Hong Kong Island became a British colony when it was ceded from China in 1842. Prior to this the island had been a sparsely populated fishing community whose ports were used by the British to export tea, silk and porcelain to England. At this time China accepted silver bullion as payment for goods. At the start of the 1800s, however, Britain realized that they could purchase goods in exchange for opium. China outlawed the drug but many were already addicted causing the Chinese economy to suffer greatly. Striking back the Chinese publicly destroyed a British ship that was carrying a consignment of opium. This marked the beginning of the Opium Wars and in January 1841 the British navy claimed Hong Kong island. The wars finally ended in 1898 but not before Britain had executed a ninety-nine year lease on the New Territories.
Yet, despite being under British rule for a century and a half, Hong Kong has always remained a Chinese city. With 98% of the population of seven million being Chinese it is understandable that this should be the case but when you consider the amount of upheaval that the natives have gone through in recent years, it is admirable that they have preserved their culture so whole heartedly.

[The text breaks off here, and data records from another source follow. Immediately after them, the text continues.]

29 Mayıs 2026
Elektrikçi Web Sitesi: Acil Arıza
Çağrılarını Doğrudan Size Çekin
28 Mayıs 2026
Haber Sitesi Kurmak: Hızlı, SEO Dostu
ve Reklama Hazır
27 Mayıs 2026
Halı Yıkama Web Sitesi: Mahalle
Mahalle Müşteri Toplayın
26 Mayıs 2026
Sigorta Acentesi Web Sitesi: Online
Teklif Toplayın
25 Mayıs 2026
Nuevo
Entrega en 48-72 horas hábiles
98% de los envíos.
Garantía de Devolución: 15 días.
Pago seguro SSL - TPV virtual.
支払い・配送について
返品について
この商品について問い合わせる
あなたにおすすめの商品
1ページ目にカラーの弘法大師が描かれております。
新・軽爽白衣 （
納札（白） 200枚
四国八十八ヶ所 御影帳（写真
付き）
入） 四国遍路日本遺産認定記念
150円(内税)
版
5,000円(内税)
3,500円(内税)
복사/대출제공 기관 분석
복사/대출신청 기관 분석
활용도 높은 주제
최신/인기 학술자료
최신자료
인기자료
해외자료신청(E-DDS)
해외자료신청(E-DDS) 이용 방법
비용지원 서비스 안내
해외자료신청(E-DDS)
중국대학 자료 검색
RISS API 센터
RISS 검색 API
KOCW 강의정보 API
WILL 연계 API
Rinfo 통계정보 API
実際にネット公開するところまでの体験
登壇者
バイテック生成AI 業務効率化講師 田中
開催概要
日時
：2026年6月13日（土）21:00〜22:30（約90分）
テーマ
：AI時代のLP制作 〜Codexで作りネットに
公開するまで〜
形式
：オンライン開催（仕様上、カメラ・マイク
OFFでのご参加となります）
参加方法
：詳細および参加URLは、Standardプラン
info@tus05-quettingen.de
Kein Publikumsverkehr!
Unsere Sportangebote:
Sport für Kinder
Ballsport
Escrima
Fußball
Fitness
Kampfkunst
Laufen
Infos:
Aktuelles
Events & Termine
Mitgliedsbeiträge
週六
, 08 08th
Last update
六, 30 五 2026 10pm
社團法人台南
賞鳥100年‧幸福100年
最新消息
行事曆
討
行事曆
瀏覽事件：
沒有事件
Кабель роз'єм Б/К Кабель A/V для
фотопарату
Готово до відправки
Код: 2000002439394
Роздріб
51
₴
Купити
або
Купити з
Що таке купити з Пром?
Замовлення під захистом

Furthermore, ideally positioned at the centre of East Asia, Hong Kong is currently the fastest growing region in the world. It is now a world-class financial, trading and business centre and is the world’s eighth largest trading economy and the tenth largest exporter of services. It has also played a significant role in global politics for the duration of its time under British rule.
For the visitor, Hong Kong is a fascinating place offering a mix of sights and sounds that no other place on earth could begin to rival. All that’s left for you to do is explore and immerse yourself in the unique way of life which the region has to offer.